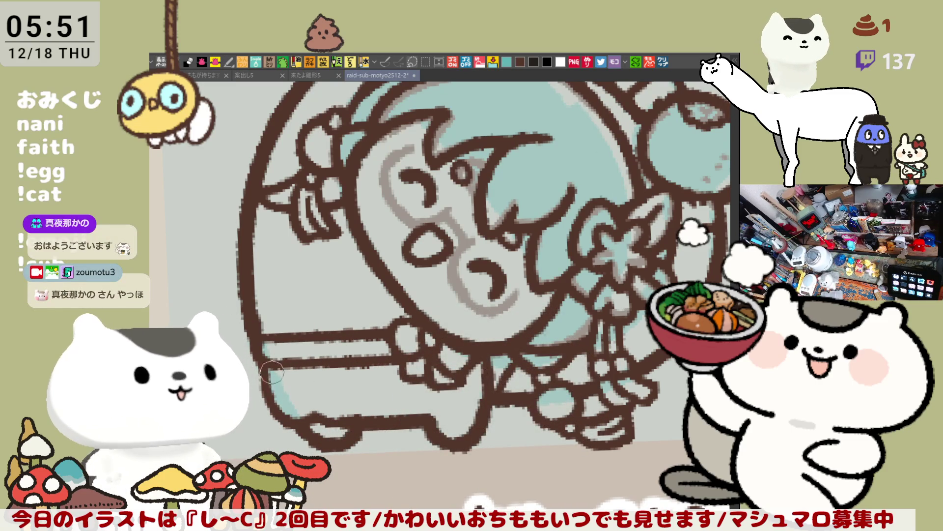
drag(431, 420, 477, 410)
drag(477, 372, 488, 414)
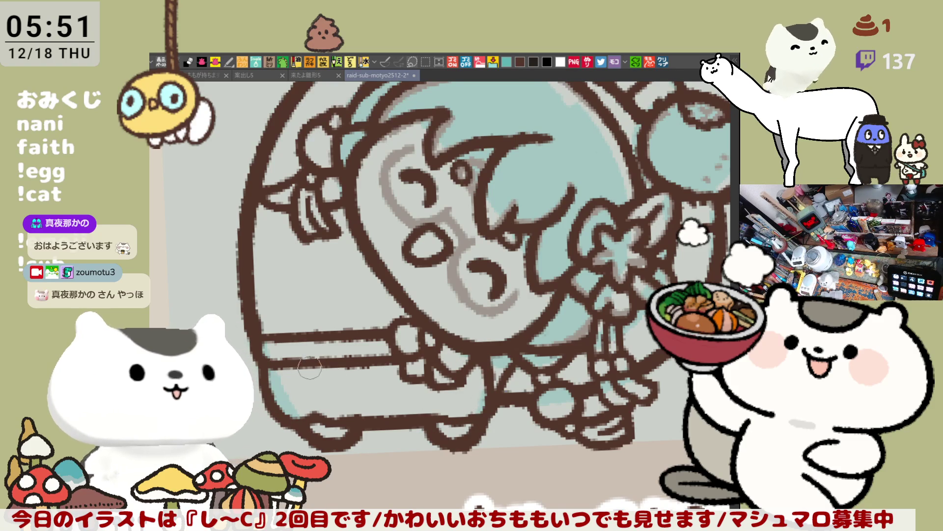
drag(309, 368, 308, 398)
drag(350, 368, 350, 396)
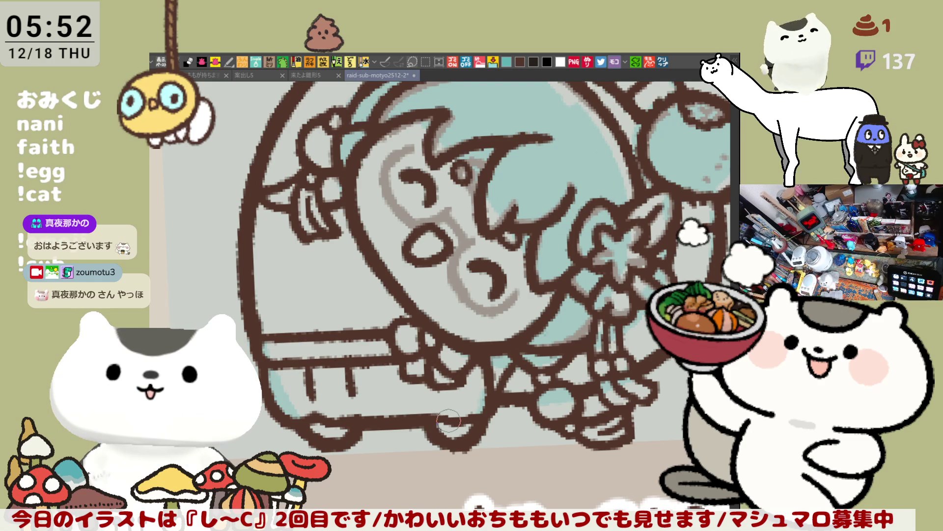
scroll(448, 420, down, 3)
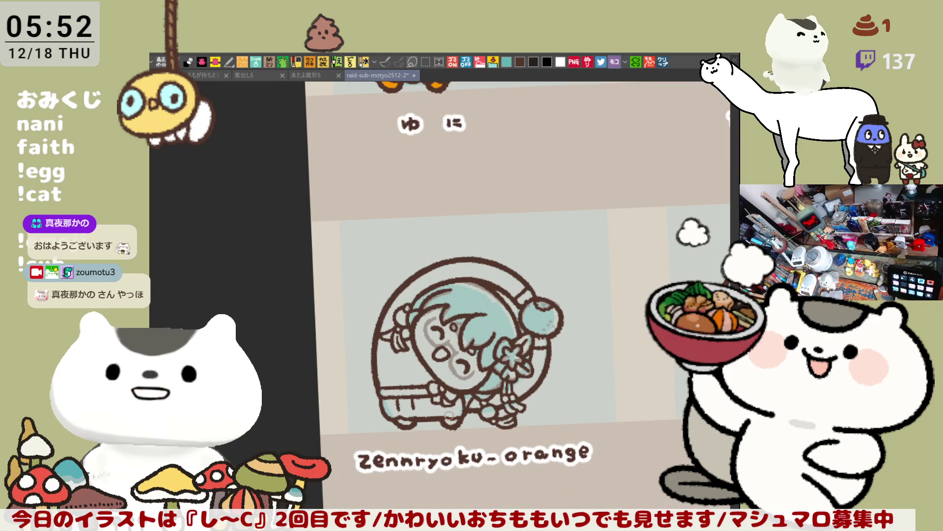
- Paint a third short vertical brown slat on the rail beneath the character
scroll(448, 416, up, 5)
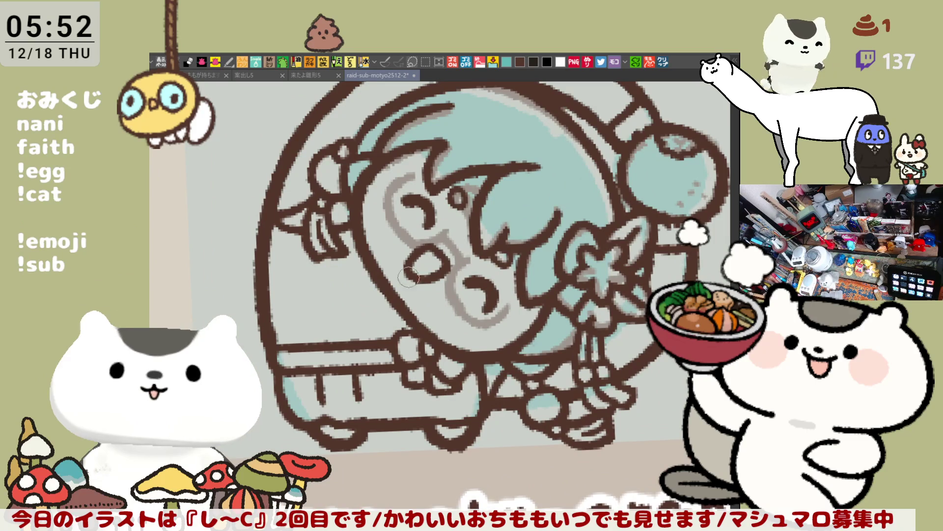
drag(388, 371, 389, 398)
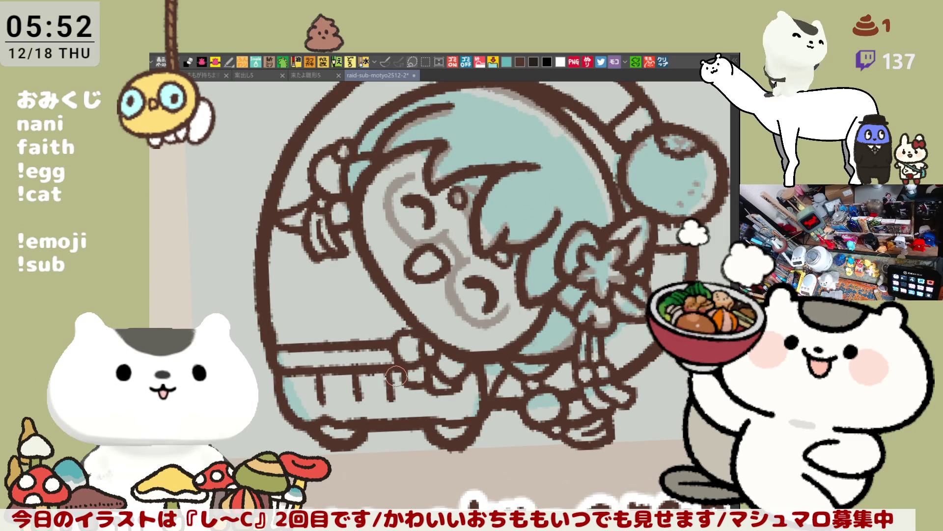
scroll(396, 376, down, 4)
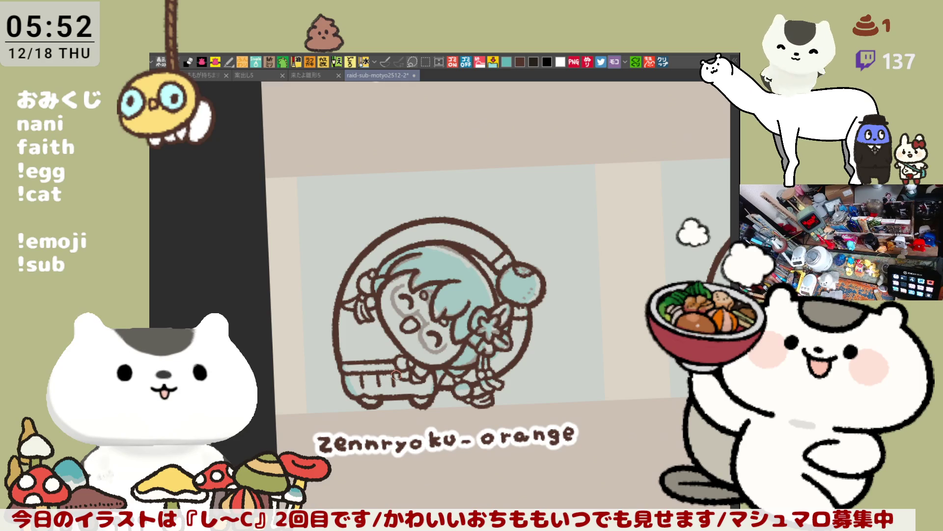
mouse_move(396, 375)
mouse_down()
mouse_move(549, 237)
mouse_move(426, 344)
mouse_move(427, 402)
mouse_up()
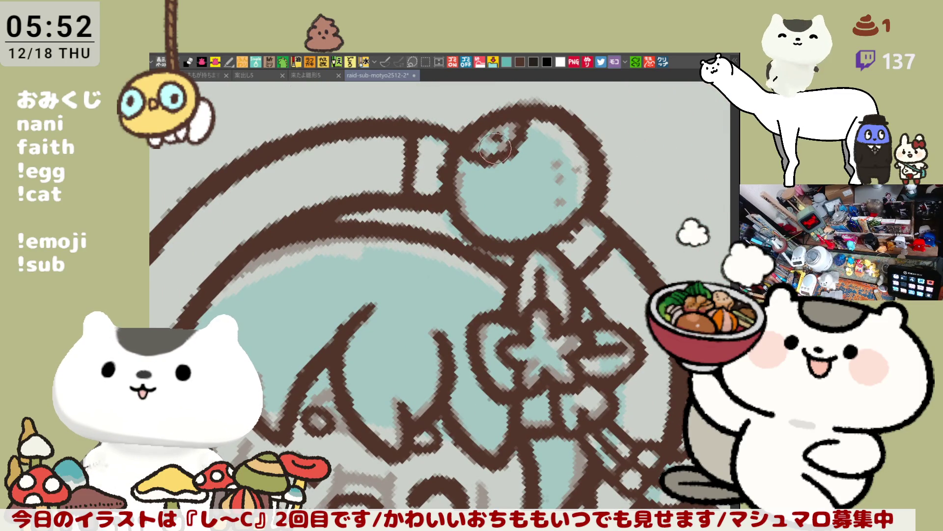
- Dot brown speckles on the teal ball, retrace its upper-left outline, and shade grey beside the left eye
click(558, 173)
click(573, 181)
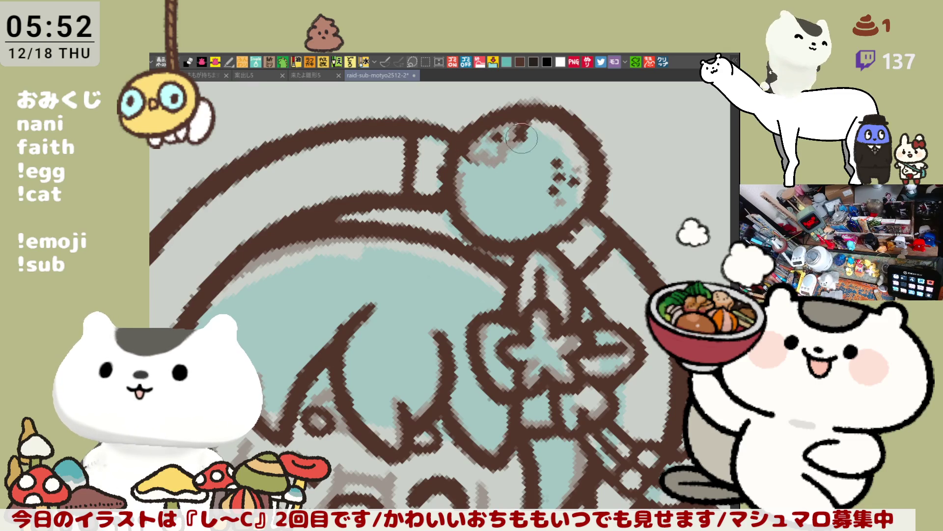
mouse_move(475, 142)
mouse_down()
mouse_move(493, 153)
mouse_move(628, 171)
mouse_move(495, 201)
mouse_move(535, 192)
mouse_up()
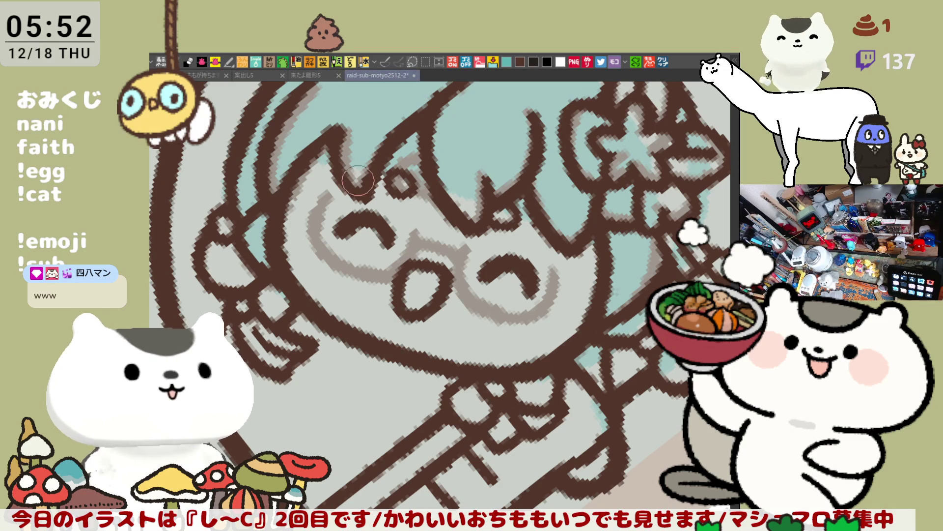
drag(328, 193, 337, 251)
- Paint a grey curved rim around the left eye, redoing overextended strokes
mouse_move(324, 192)
mouse_down()
mouse_move(327, 226)
mouse_move(361, 263)
mouse_move(393, 269)
mouse_up()
key(minus)
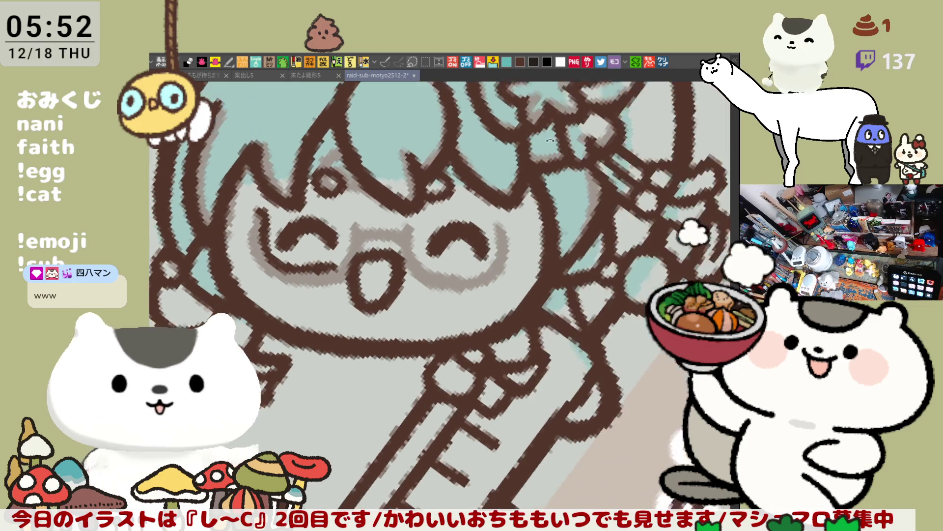
mouse_move(383, 199)
mouse_down()
mouse_move(393, 226)
mouse_move(442, 266)
mouse_up()
key(ctrl+z)
mouse_move(386, 205)
mouse_down()
mouse_move(418, 261)
mouse_move(457, 265)
mouse_up()
key(ctrl+z)
mouse_move(383, 201)
mouse_down()
mouse_move(435, 258)
mouse_move(479, 253)
mouse_move(393, 243)
mouse_move(454, 267)
mouse_move(494, 248)
mouse_up()
key(ctrl+z)
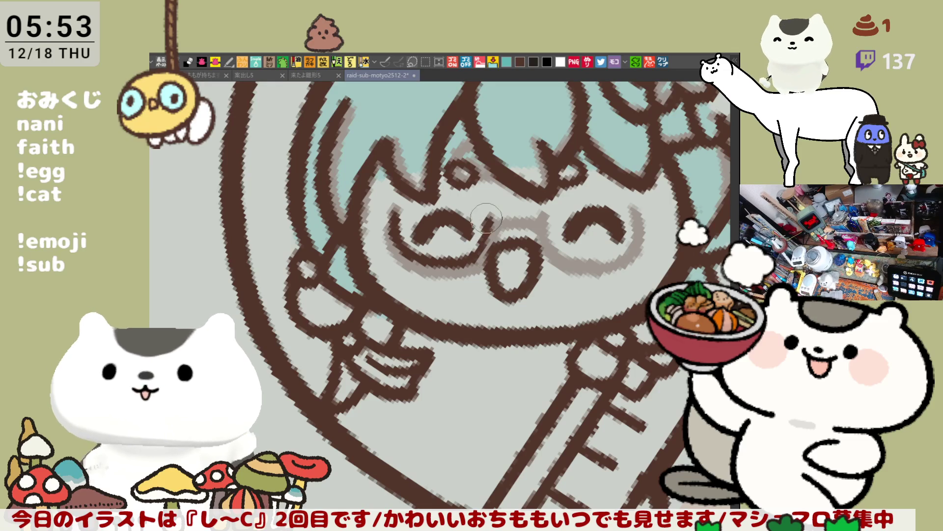
- Draw the glasses' bridge across the nose between the two eye rims
drag(486, 209, 470, 259)
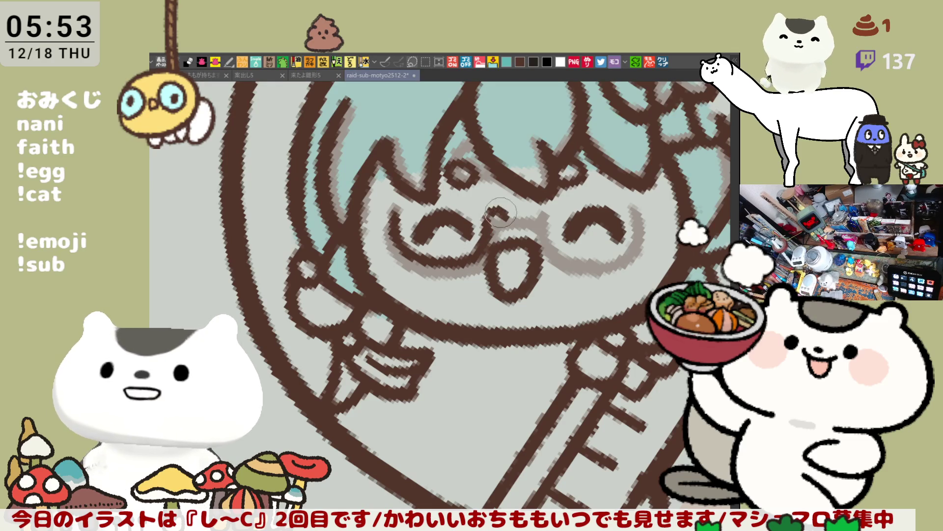
drag(513, 216, 546, 212)
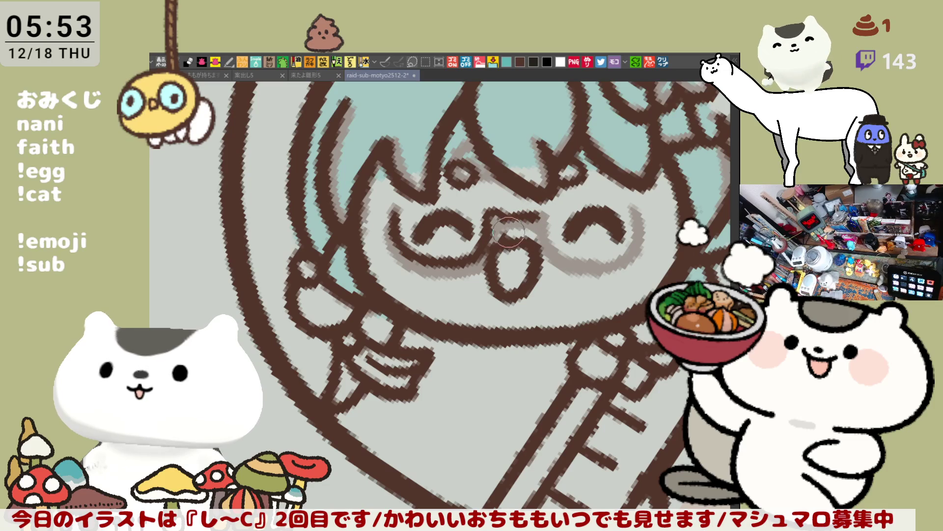
mouse_move(511, 231)
mouse_down()
mouse_move(535, 226)
mouse_move(518, 231)
mouse_move(527, 238)
mouse_move(506, 273)
mouse_move(484, 285)
mouse_move(511, 245)
mouse_move(536, 253)
mouse_move(511, 295)
mouse_move(487, 283)
mouse_up()
key(ctrl+z)
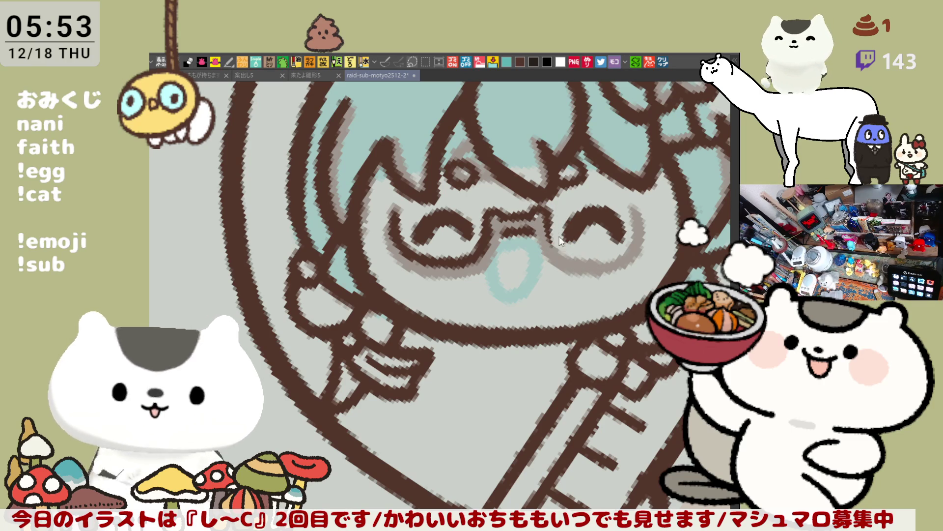
- Trace the right lens, bridge and left rim of the glasses in thick brown
mouse_move(590, 260)
mouse_down()
mouse_move(617, 258)
mouse_move(631, 235)
mouse_move(628, 209)
mouse_move(616, 253)
mouse_move(634, 229)
mouse_up()
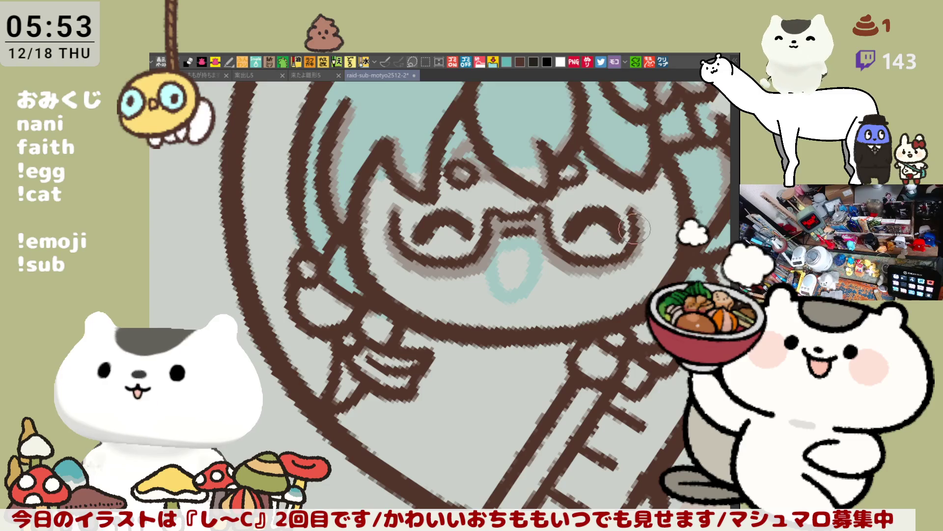
mouse_move(536, 226)
mouse_down()
mouse_move(545, 267)
mouse_move(536, 228)
mouse_move(580, 280)
mouse_move(536, 230)
mouse_move(586, 278)
mouse_move(568, 265)
mouse_move(609, 273)
mouse_move(577, 277)
mouse_move(619, 273)
mouse_move(572, 278)
mouse_move(610, 277)
mouse_move(567, 275)
mouse_move(622, 236)
mouse_move(632, 213)
mouse_move(645, 213)
mouse_move(634, 211)
mouse_move(649, 220)
mouse_move(648, 247)
mouse_move(621, 273)
mouse_move(646, 255)
mouse_move(623, 270)
mouse_move(639, 265)
mouse_move(602, 270)
mouse_move(622, 269)
mouse_move(646, 240)
mouse_move(613, 274)
mouse_up()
········
- What the task asks
Set down word for word the lines above from the one with "- Paint a grey" up to and including the one with "mouse_move(418, 261)". Omit every picture.

- The completed task
- Paint a grey curved rim around the left eye, redoing overextended strokes
mouse_move(324, 192)
mouse_down()
mouse_move(327, 226)
mouse_move(361, 263)
mouse_move(393, 269)
mouse_up()
key(minus)
mouse_move(383, 199)
mouse_down()
mouse_move(393, 226)
mouse_move(442, 266)
mouse_up()
key(ctrl+z)
mouse_move(386, 205)
mouse_down()
mouse_move(418, 261)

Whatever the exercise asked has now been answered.